A Combination Approach to Web User Profiling

  • Authors:
  • Jie Tang;Limin Yao;Duo Zhang;Jing Zhang

  • Affiliations:
  • Tsinghua University;University of Massachusetts Amherst;University of Illinois at Urbana-Champaign;Tsinghua University

  • Venue:
  • ACM Transactions on Knowledge Discovery from Data (TKDD)
  • Year:
  • 2010

Quantified Score

Hi-index 0.00

Visualization

Abstract

In this article, we study the problem of Web user profiling, which is aimed at finding, extracting, and fusing the “semantic”-based user profile from the Web. Previously, Web user profiling was often undertaken by creating a list of keywords for the user, which is (sometimes even highly) insufficient for main applications.
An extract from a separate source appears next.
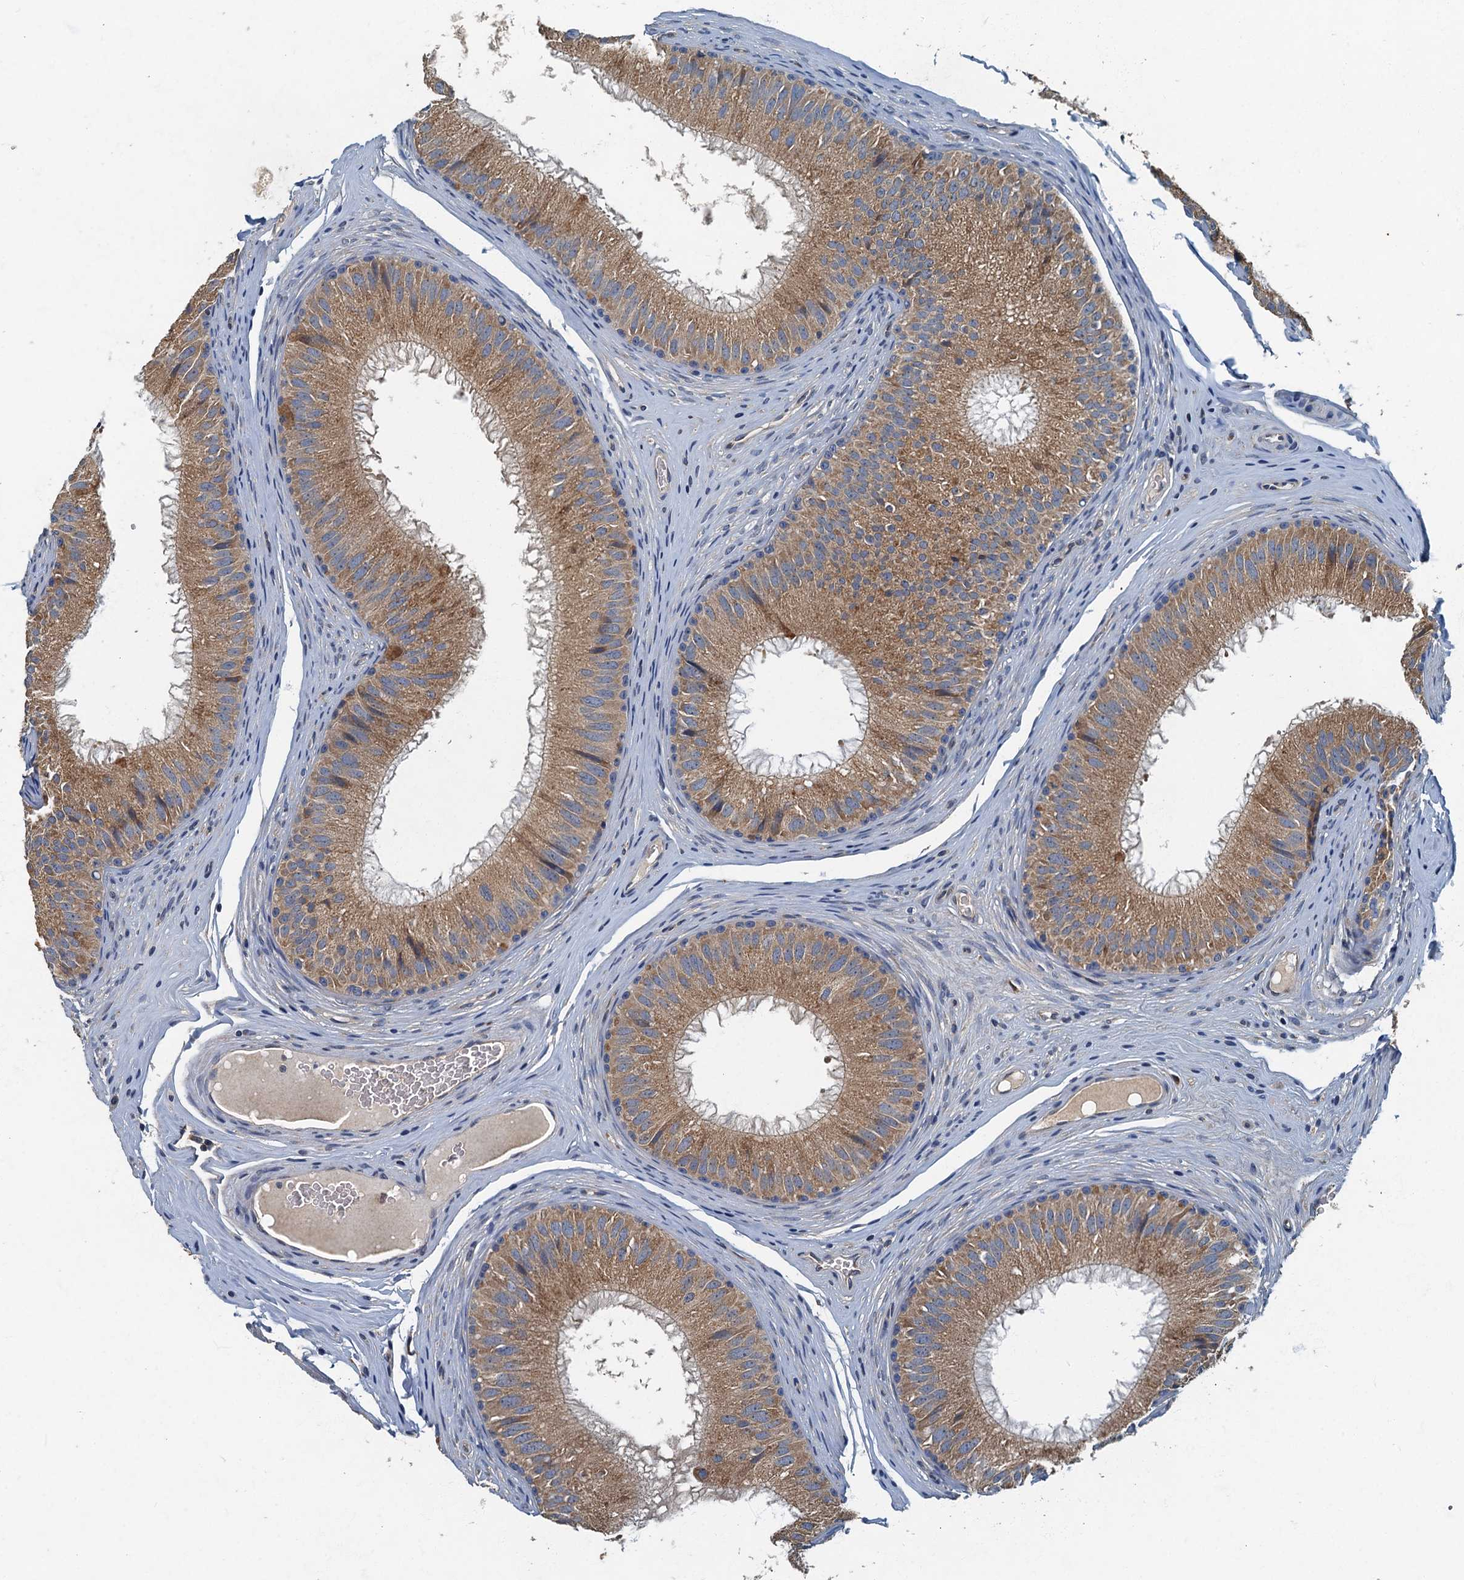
{"staining": {"intensity": "moderate", "quantity": ">75%", "location": "cytoplasmic/membranous"}, "tissue": "epididymis", "cell_type": "Glandular cells", "image_type": "normal", "snomed": [{"axis": "morphology", "description": "Normal tissue, NOS"}, {"axis": "topography", "description": "Epididymis"}], "caption": "Immunohistochemistry (DAB (3,3'-diaminobenzidine)) staining of unremarkable epididymis displays moderate cytoplasmic/membranous protein positivity in approximately >75% of glandular cells. (DAB (3,3'-diaminobenzidine) = brown stain, brightfield microscopy at high magnification).", "gene": "DDX49", "patient": {"sex": "male", "age": 32}}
This article formalizes the profiling problem as several subtasks: profile extraction, profile integration, and user interest discovery. We propose a combination approach to deal with the profiling tasks. Specifically, we employ a classification model to identify relevant documents for a user from the Web and propose a Tree-Structured Conditional Random Fields (TCRF) to extract the profile information from the identified documents; we propose a unified probabilistic model to deal with the name ambiguity problem (several users with the same name) when integrating the profile information extracted from different sources; finally, we use a probabilistic topic model to model the extracted user profiles, and construct the user interest model. Experimental results on an online system show that the combination approach to different profiling tasks clearly outperforms several baseline methods. The extracted profiles have been applied to expert finding, an important application on the Web. Experiments show that the accuracy of expert finding can be improved (ranging from +6% to +26% in terms of MAP) by taking advantage of the profiles.